In other world news, a prison riot in the Central Asian state of Kyrgyzstan has claimed the lives of a reported 20 prisoners. A prison official denied the toll, saying only five had been killed. Officials said the riots erupted after an attempt to transfer a powerful gang leader to a different prison. But officials also conceded the prisoners had been waging hunger strikes in protest of poor conditions. Kyrgyzstan is a key US ally in the region, hosting a US military base often used for flights to neighboring Afghanistan.
The Palestinian group Hamas is warning that Israel has “started a war” by waging targeted killings on its leadership. Two Palestinian militant leaders were killed in an Israeli strike on a vehicle they were traveling in Tuesday. Agence France Presse is reporting at least ten Palestinian civilian bystanders were wounded in the attack, which took place near the Jabaliya refugee camp in the northern Gaza Strip. A senior Hamas official said: “Israel has started a war with this assassination and it will pay a heavy price.” Hamas has claimed responsibility for the killing of an Israeli soldier today in Jenin.
The New York Times is reporting new evidence has emerged about the Gulf of Tonkin incident in 1964 that precipitated the escalation of the Vietnam War. A National Security Agency historian has determined officers at the agency knowingly falsified intelligence in order to make it look as if North Vietnam had attacked U.S. destroyers in the Tonkin Gulf. Following the alleged attack, Johnson ordered retaliatory air strikes on North Vietnamese targets and used the event to persuade Congress to pass the Gulf of Tonkin resolution, which led to the escalation of the war. The NSA’s historian determined the intelligence may have been falsified not for political reasons but to cover up earlier mistakes made by intelligence officers. However, the Times reports there has also been a cover up of the historian’s account, which was first published in a classified in-house journal of the National Security Agency in 2001. The historian’s article remains classified. According to the Times, policymakers at the NSA feared the release of the historical study might prompt uncomfortable comparisons with the flawed intelligence used to justify the war in Iraq.

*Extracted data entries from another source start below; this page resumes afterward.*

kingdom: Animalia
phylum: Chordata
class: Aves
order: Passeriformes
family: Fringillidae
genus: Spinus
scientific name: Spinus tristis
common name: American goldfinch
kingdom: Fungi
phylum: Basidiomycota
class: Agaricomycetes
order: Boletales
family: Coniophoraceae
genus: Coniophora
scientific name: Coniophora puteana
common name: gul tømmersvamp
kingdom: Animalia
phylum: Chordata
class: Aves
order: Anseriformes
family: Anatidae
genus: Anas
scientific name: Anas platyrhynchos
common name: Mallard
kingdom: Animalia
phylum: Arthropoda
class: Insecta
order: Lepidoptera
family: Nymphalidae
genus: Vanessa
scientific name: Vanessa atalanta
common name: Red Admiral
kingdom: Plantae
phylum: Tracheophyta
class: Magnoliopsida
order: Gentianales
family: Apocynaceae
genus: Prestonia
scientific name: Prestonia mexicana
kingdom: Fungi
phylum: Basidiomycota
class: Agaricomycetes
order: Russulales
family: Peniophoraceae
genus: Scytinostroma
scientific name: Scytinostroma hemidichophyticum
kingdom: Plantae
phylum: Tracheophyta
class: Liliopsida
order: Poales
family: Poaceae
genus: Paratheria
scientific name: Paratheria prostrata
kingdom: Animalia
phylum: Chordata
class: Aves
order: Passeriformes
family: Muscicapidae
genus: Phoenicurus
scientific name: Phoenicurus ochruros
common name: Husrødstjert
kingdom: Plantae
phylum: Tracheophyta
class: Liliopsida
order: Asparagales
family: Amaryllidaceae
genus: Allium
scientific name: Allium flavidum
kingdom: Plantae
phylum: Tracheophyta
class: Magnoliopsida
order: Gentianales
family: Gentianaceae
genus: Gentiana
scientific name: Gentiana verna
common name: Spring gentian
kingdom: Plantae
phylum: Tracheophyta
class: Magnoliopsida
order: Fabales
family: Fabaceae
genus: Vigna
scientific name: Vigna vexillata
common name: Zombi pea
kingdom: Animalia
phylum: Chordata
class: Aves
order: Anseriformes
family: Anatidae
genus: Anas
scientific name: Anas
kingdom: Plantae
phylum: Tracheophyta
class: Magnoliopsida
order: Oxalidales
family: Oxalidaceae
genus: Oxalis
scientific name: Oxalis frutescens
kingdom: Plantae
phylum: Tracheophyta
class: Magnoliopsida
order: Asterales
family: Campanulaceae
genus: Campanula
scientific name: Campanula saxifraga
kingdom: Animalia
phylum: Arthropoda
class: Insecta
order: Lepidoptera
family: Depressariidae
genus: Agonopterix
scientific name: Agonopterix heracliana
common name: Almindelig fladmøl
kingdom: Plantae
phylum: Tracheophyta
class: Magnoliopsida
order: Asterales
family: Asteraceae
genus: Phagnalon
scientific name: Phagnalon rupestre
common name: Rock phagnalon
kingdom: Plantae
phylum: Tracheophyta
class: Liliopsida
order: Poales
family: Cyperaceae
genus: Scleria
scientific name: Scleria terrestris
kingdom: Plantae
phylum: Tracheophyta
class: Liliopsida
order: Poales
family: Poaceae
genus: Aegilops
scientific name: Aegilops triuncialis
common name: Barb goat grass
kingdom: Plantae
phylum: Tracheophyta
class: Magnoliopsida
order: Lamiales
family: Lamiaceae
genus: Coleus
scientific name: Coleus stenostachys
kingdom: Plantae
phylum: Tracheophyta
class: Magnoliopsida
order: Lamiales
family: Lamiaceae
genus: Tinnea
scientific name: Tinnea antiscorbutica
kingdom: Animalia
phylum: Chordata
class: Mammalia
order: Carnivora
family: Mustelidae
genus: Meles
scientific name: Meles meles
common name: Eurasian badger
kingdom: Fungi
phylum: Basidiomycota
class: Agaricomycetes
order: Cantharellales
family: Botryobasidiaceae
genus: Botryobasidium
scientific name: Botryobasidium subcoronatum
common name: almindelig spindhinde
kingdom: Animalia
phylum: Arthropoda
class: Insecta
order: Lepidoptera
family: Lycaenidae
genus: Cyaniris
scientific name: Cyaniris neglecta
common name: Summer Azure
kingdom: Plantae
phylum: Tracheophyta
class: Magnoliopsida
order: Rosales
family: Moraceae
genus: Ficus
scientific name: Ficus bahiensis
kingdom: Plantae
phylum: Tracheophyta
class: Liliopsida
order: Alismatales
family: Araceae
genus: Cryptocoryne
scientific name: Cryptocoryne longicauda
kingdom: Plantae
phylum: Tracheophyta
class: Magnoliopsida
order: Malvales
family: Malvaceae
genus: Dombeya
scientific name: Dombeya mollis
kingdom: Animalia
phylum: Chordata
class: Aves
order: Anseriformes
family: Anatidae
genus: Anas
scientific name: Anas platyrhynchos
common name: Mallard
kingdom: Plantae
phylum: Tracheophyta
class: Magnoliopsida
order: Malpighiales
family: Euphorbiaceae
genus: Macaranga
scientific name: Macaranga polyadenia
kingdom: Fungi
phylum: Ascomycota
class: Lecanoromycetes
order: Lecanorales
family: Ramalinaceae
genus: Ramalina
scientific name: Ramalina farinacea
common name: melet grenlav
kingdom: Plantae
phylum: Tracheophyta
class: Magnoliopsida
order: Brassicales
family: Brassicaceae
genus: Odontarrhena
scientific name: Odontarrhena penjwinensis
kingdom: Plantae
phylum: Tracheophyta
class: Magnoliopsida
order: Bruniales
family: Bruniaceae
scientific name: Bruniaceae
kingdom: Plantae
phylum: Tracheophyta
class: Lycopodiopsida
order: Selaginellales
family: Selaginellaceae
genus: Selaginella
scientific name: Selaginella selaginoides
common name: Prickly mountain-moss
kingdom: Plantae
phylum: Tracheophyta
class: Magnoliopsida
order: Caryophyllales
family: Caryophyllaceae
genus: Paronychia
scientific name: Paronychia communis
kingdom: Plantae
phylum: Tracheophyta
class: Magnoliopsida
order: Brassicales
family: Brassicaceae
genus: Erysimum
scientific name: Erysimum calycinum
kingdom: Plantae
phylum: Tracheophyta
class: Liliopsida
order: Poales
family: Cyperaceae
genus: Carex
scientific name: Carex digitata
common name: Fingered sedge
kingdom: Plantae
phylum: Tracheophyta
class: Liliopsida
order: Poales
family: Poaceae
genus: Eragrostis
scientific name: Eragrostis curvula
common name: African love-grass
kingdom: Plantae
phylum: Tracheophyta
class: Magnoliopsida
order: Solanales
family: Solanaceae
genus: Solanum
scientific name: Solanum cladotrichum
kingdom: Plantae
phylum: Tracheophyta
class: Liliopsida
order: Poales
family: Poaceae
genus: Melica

Over 200 protests and rallies are scheduled today across the country as part of a national day of action organized by the group The World Can’t Wait, Drive Out the Bush Regime. In New York the protests began Tuesday after one of the city’s leading hip-hop stations, Hot 97, rejected a paid ad promoting the protests. Organizers with World Can’t Wait are urging students across the country to walk out of classes in support of the protest. In Seattle, the Post-Intelligencer reports student walk-outs are scheduled in over two dozen schools.
And in Detroit, thousands of people are preparing to honor Rosa Parks at her funeral today. Over the past day, tens of thousands visited the Charles Wright Museum of African-American History in Detroit to pay their respects. The civil rights pioneer died last week at the age of 92. The Rev. Jesse Jackson is to give the eulogy and Aretha Franklin will sing. Yesterday Jackson called Rosa Parks “the mother of a new America.”